Coffee and Conversations Using Graph-Based ML for Analysis

All dates for this event occur in the past.

Enarson Classroom Building
2009 Millikin Road
Room 254
Columbus, OH 43210
United States

ICDT and AI-Edge Present...

Using Graph-Based Machine Learning Algorithms for Software Analysis

Michael Brown, a PhD student at the Georgia Institute of Technology, will be joining us on February 16th to discuss graph-based machine learning algorithms for software analysis.

Recording of the event here.

Abstract: Software analysis is a well-established research area focused on automatically determining facts about a program’s properties and behaviors and using them to improve the program. Software analysis techniques are used in many domains, most notably to achieve performance and security enhancements (compilers), identify bugs and security vulnerabilities (code scanners), simplify programming through abstraction (DSL interpreters), and reverse engineer software. The limitations of software analysis for these purposes are well understood – in general it is impossible to collect a complete set of program facts about a particular piece of software, especially for complex software used in the DoD. As a result, many software analysis tools employ heuristics or rely on humans in the loop to make meaningful advances in this space.


The recent technological leaps forward in Machine Learning (ML) have created a unique opportunity to make advances in software analysis that were previously not possible because ML-based solutions are not bound by the same computational constraints as traditional software analysis techniques. Further, these techniques excel at approximating and replicating human problem solving. As a result, there has been a dearth of new research on ML-based software analysis, however recently proposed techniques have fallen flat because they failed to exploit the natural shape and form of software: directed graphs.
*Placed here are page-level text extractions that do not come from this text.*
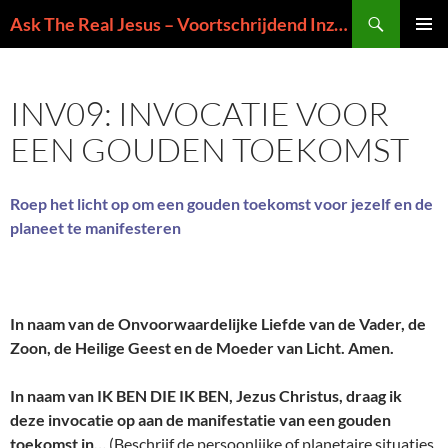
Ga
Zoeken
Ask The Real Jesus – Voortschrijdend Inzicht in de Zin van het Leven
naar
PRIMAI
de
MENU
inhoud
INV09: INVOCATIE VOOR
EEN GOUDEN TOEKOMST
Roep het licht op om een gouden toekomst voor jezelf en de
planeet te manifesteren
In naam van de Onvoorwaardelijke Liefde van de Vader, de
Zoon, de Heilige Geest en de Moeder van Licht. Amen.
In naam van IK BEN DIE IK BEN, Jezus Christus, draag ik
deze invocatie op aan de manifestatie van een gouden
toekomst in…
(Beschrijf de persoonlijke of planetaire situaties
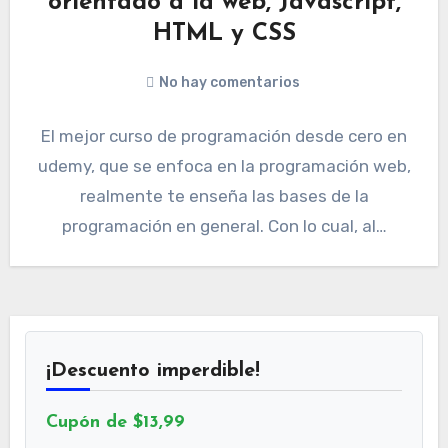
orientado a la web, Javascript,
HTML y CSS
No hay comentarios
El mejor curso de programación desde cero en
udemy, que se enfoca en la programación web,
realmente te enseña las bases de la
programación en general. Con lo cual, al…
¡Descuento imperdible!
Cupón de $13,99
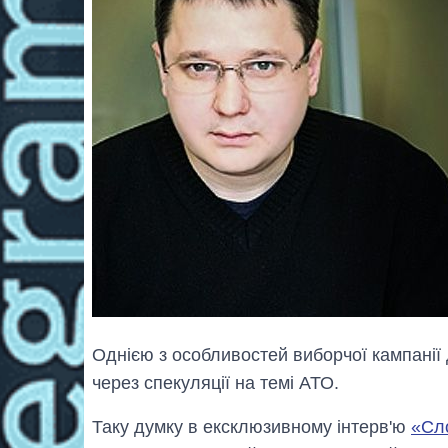
Однією з особливостей виборчої кампанії
через спекуляції на темі АТО.
Таку думку в ексклюзивному інтерв'ю
«Сло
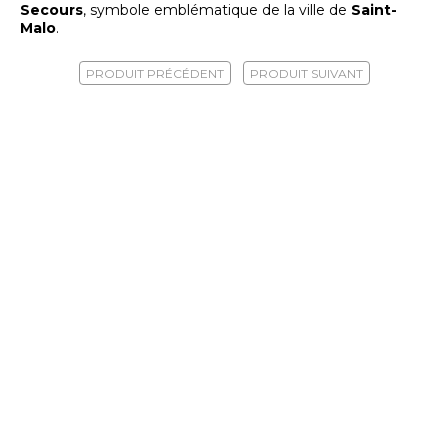
Secours
, symbole emblématique de la ville de
Saint-
Malo
.
PRODUIT PRÉCÉDENT
PRODUIT SUIVANT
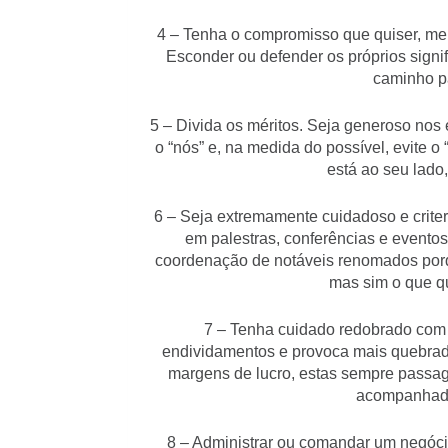
4 – Tenha o compromisso que quiser, meno
Esconder ou defender os próprios signif
caminho p
5 – Divida os méritos. Seja generoso nos 
o “nós” e, na medida do possível, evite 
está ao seu lado
6 – Seja extremamente cuidadoso e crite
em palestras, conferências e evento
coordenação de notáveis renomados porqu
mas sim o que q
7 – Tenha cuidado redobrado com 
endividamentos e provoca mais quebrad
margens de lucro, estas sempre passag
acompanhado
8 – Administrar ou comandar um negócio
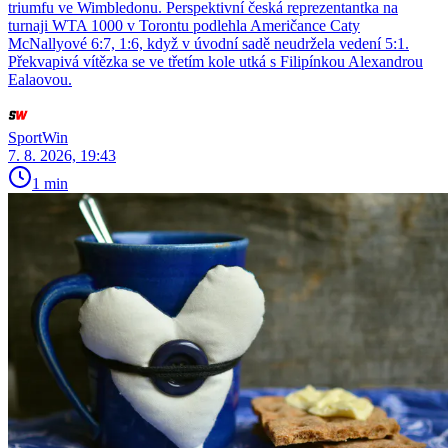
triumfu ve Wimbledonu. Perspektivní česká reprezentantka na
turnaji WTA 1000 v Torontu podlehla Američance Caty
McNallyové 6:7, 1:6, když v úvodní sadě neudržela vedení 5:1.
Překvapivá vítězka se ve třetím kole utká s Filipínkou Alexandrou
Ealaovou.
SportWin
7. 8. 2026, 19:43
1 min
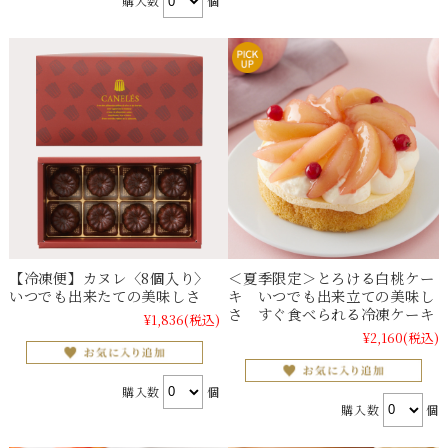
購入数
個
【冷凍便】カヌレ〈8個入り〉
＜夏季限定＞とろける白桃ケー
いつでも出来たての美味しさ
キ いつでも出来立ての美味し
さ すぐ食べられる冷凍ケーキ
¥1,836
(税込)
¥2,160
(税込)
購入数
個
購入数
個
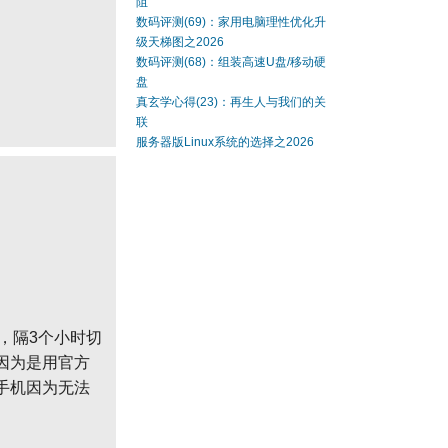
阻
数码评测(69)：家用电脑理性优化升
级天梯图之2026
数码评测(68)：组装高速U盘/移动硬
盘
真玄学心得(23)：再生人与我们的关
联
服务器版Linux系统的选择之2026
人，隔3个小时切
因为是用官方
在的手机因为无法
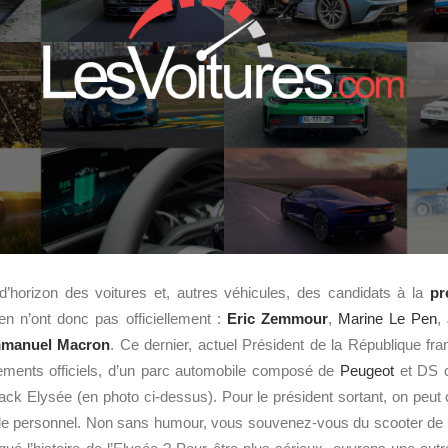
d’horizon des voitures et, autres véhicules, des candidats à la
pr
en n’ont donc pas officiellement :
Eric Zemmour
,
Marine Le Pen
,
manuel Macron
. Ce dernier, actuel Président de la République fran
ments officiels, d’un parc automobile composé de
Peugeot
et DS 
ck Elysée (en photo ci-dessus). Pour le président sortant, on peut 
le personnel. Non sans humour, vous souvenez-vous du scooter de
Over the last three years, my team and I have researched and developed techniques to address several key challenges that researchers face when creating effective, graph-based ML software analysis tools. Specifically, we have developed techniques to aid researchers in generating realistic training data sets, converting software to a representation that graph-based ML algorithms can consume, and formulating real-world software analysis problems as graph recognition problems. Using these techniques, we have created two tools that outperform state of the art traditional software analysis tools: VulChecker and CORBIN. Vulchecker is a static application security testing (SAST) tool that excels at identifying fuzzy security vulnerabilities in source code. CORBIN is a system for lifting advanced mathematical constructs (formulas, lookup tables, PID controllers, etc.) from legacy binary software that powers cyber-physical systems like power generation and onboard vehicular control systems.


In this talk, I will first discuss the inherent challenges in using ML to create software analysis tools and how exploiting the graph-based nature of software can bring about success. Second, I will present two successful graph-based ML software analysis tools created under the DARPA AIMEE and ReMath programs: VulChecker and CORBIN. Finally, I will present a set of guiding principles and guardrails for applying ML to software based on the lessons learned from building these tools.

 

Bio: Michael D. Brown is a principal security engineer at Trail of Bits and a Ph.D. student at the Georgia Institute of Technology. He works on a variety of applied and fundamental research projects focused on security-oriented software analysis and transformation. Michael's primary research interest is the development of software transformation techniques to improve the security of computing systems. Prior to his work in software security, Michael was on active duty for eight years in the U.S. Army where he served as a UH-60M pilot and Aviation Mission Survivability Officer. Michael earned his M.S. in Computer Science at Georgia Tech and his B.S. in Computer Science at the University of Cincinnati.